What’s the funniest thing that’s happened in the runs to date of the production?

It’s supposed to be the show in which nothing can go wrong, because if it does, it looks like it’s part of the action. But on our first night at the National, everything that could have gone wrong went wrong. The set fell down in Act One, and at the top of Act Three, a crew member was seen onstage with headphones directing scenery into place. Both of them got huge laughs! When they did it in the West End originally, the iron got stuck between acts, and the house manager had to go onstage and say the play can’t continue. It got huge laughs. Then he said, “No, really”. Even bigger laughs! Then he said, “The show would have to end here – please leave the theatre”. Massive laughs. They couldn’t get the audience to leave! The other thing that happens with Noises Off is that everyone sooner or later acquires the characteristics of the fictional actors they’re playing. So Selsdons become forgetful, Belindas become company mothers, Dottys become dotty, Lloyds become control freaks, and so it goes. I love the violence of it, I love Brooke walking into a bit of scenery and hurting herself badly. It’s very funny.

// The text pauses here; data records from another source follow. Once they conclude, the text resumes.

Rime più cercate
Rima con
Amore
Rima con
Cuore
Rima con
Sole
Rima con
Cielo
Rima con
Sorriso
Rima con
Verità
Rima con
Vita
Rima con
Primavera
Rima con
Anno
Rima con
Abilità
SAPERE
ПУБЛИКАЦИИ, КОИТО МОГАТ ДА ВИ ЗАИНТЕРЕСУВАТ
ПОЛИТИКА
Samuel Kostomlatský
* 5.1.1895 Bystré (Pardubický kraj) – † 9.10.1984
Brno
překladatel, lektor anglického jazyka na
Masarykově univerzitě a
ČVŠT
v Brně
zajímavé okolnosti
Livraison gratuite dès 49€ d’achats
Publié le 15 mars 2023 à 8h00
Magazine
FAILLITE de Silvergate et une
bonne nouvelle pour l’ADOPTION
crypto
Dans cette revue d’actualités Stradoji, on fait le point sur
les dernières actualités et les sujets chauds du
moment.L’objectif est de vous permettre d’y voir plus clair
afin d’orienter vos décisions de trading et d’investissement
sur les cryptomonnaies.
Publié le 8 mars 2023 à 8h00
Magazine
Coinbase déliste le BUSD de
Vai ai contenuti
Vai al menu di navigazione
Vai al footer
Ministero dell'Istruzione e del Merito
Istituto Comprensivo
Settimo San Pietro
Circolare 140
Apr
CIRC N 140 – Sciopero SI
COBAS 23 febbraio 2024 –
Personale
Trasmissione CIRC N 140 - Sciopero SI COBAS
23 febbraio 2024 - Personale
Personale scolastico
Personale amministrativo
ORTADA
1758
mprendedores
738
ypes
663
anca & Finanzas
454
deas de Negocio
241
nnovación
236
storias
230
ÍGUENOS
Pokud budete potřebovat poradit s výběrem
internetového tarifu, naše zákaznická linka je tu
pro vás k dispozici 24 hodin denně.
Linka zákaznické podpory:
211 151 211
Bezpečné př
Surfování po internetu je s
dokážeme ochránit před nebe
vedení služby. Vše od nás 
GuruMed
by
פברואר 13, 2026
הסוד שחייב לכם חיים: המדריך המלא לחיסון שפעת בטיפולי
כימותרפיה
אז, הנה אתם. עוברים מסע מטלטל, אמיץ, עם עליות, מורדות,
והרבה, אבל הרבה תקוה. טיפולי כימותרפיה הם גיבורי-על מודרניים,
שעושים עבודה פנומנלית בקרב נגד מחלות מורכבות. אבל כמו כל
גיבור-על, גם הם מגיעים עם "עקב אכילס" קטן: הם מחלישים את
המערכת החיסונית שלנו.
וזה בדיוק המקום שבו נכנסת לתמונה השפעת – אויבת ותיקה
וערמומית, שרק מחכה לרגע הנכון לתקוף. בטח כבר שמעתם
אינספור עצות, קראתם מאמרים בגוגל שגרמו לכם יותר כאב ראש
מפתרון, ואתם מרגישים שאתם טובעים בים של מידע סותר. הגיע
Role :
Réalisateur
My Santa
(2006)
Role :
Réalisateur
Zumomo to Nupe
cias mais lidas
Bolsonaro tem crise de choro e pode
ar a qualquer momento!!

What are your plans for the future?

Two translations I’ve done are being done by English National Opera: Cosi fan tutte and Twilight of the Gods. At the moment I’m also doing translations for two new plays, one French, one German. And I hope the next big thing will be King of Comedy, which I’ve adapted for the stage and hope will happen next year. It’s always struck me like a stage play, and it’s all about stand-up.

Jeremy Sams was talking to Mark Shenton



Noises Off continues its extended season at the West End’s Piccadilly Theatre until 8 November 2003. Cosi fan tutte is currently playing in repertory at the Barbican Theatre until 11 October 2003. Twilight of the Gods runs from 25 to 29 November 2003.